### [Task description]
From the records below, copy out exactly the lines from the one containing "2020’nin Ocak ayı" to the one containing "seinem innovativen Ohrbügel-Design", both included. Add nothing else.

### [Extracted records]
····················
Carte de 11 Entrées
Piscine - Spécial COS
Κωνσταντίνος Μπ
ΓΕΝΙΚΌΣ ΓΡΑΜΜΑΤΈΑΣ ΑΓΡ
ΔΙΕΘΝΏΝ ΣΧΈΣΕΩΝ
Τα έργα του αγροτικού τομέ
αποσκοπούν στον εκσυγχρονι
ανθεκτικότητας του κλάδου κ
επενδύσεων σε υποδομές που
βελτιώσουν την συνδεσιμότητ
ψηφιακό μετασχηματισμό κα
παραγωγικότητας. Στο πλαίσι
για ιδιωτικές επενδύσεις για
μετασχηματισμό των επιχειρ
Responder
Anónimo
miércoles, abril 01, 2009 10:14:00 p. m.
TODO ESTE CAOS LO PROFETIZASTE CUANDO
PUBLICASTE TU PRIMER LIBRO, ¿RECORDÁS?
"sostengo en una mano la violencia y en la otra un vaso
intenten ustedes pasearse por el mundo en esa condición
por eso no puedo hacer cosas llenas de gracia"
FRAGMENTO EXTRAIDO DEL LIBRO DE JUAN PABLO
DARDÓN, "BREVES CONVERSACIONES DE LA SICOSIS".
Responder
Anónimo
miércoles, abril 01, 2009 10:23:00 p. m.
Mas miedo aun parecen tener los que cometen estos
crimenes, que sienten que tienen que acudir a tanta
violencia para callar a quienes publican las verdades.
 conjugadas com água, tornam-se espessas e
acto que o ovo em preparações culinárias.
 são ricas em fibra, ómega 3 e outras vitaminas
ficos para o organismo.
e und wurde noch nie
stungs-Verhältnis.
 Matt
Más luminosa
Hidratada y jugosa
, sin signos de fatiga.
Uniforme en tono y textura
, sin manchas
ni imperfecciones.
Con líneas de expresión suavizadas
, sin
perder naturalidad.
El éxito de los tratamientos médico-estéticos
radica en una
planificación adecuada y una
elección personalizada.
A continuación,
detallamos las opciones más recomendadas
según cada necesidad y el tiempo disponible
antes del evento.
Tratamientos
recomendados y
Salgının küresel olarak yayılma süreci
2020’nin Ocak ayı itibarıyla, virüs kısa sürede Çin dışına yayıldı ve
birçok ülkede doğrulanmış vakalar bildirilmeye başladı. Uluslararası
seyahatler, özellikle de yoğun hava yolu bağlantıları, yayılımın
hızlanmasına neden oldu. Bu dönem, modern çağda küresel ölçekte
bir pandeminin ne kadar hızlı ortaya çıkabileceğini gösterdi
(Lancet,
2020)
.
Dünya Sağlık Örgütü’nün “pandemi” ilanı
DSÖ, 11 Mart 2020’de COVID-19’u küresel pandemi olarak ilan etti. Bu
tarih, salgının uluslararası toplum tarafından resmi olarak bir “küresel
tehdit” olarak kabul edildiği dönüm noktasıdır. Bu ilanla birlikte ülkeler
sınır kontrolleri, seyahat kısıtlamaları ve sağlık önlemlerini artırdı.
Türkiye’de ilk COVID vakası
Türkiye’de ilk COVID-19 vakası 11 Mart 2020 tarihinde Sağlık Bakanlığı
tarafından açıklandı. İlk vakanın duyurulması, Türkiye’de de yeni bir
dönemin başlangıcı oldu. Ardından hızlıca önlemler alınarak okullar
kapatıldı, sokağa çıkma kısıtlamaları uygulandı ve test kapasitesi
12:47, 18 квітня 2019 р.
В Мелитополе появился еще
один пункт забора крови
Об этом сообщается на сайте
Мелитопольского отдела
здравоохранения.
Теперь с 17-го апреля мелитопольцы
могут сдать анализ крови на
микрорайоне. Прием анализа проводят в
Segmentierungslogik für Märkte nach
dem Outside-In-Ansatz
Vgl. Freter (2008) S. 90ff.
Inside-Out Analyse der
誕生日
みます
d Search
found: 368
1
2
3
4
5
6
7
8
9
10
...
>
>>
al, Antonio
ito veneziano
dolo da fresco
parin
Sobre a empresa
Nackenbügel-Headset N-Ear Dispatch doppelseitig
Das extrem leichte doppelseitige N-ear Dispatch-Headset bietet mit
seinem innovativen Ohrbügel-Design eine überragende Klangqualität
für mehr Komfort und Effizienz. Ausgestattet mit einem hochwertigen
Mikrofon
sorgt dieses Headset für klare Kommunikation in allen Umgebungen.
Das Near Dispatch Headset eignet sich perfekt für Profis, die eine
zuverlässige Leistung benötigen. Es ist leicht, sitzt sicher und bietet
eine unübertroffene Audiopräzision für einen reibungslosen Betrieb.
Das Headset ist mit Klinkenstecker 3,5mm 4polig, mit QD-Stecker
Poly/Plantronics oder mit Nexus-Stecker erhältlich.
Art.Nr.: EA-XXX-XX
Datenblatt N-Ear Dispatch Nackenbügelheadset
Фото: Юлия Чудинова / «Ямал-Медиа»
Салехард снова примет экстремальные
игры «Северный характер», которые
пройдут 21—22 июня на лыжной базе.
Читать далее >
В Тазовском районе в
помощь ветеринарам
····················
### [Answer to the exercise]
2020’nin Ocak ayı itibarıyla, virüs kısa sürede Çin dışına yayıldı ve
birçok ülkede doğrulanmış vakalar bildirilmeye başladı. Uluslararası
seyahatler, özellikle de yoğun hava yolu bağlantıları, yayılımın
hızlanmasına neden oldu. Bu dönem, modern çağda küresel ölçekte
bir pandeminin ne kadar hızlı ortaya çıkabileceğini gösterdi
(Lancet,
2020)
.
Dünya Sağlık Örgütü’nün “pandemi” ilanı
DSÖ, 11 Mart 2020’de COVID-19’u küresel pandemi olarak ilan etti. Bu
tarih, salgının uluslararası toplum tarafından resmi olarak bir “küresel
tehdit” olarak kabul edildiği dönüm noktasıdır. Bu ilanla birlikte ülkeler
sınır kontrolleri, seyahat kısıtlamaları ve sağlık önlemlerini artırdı.
Türkiye’de ilk COVID vakası
Türkiye’de ilk COVID-19 vakası 11 Mart 2020 tarihinde Sağlık Bakanlığı
tarafından açıklandı. İlk vakanın duyurulması, Türkiye’de de yeni bir
dönemin başlangıcı oldu. Ardından hızlıca önlemler alınarak okullar
kapatıldı, sokağa çıkma kısıtlamaları uygulandı ve test kapasitesi
12:47, 18 квітня 2019 р.
В Мелитополе появился еще
один пункт забора крови
Об этом сообщается на сайте
Мелитопольского отдела
здравоохранения.
Теперь с 17-го апреля мелитопольцы
могут сдать анализ крови на
микрорайоне. Прием анализа проводят в
Segmentierungslogik für Märkte nach
dem Outside-In-Ansatz
Vgl. Freter (2008) S. 90ff.
Inside-Out Analyse der
誕生日
みます
d Search
found: 368
1
2
3
4
5
6
7
8
9
10
...
>
>>
al, Antonio
ito veneziano
dolo da fresco
parin
Sobre a empresa
Nackenbügel-Headset N-Ear Dispatch doppelseitig
Das extrem leichte doppelseitige N-ear Dispatch-Headset bietet mit
seinem innovativen Ohrbügel-Design eine überragende Klangqualität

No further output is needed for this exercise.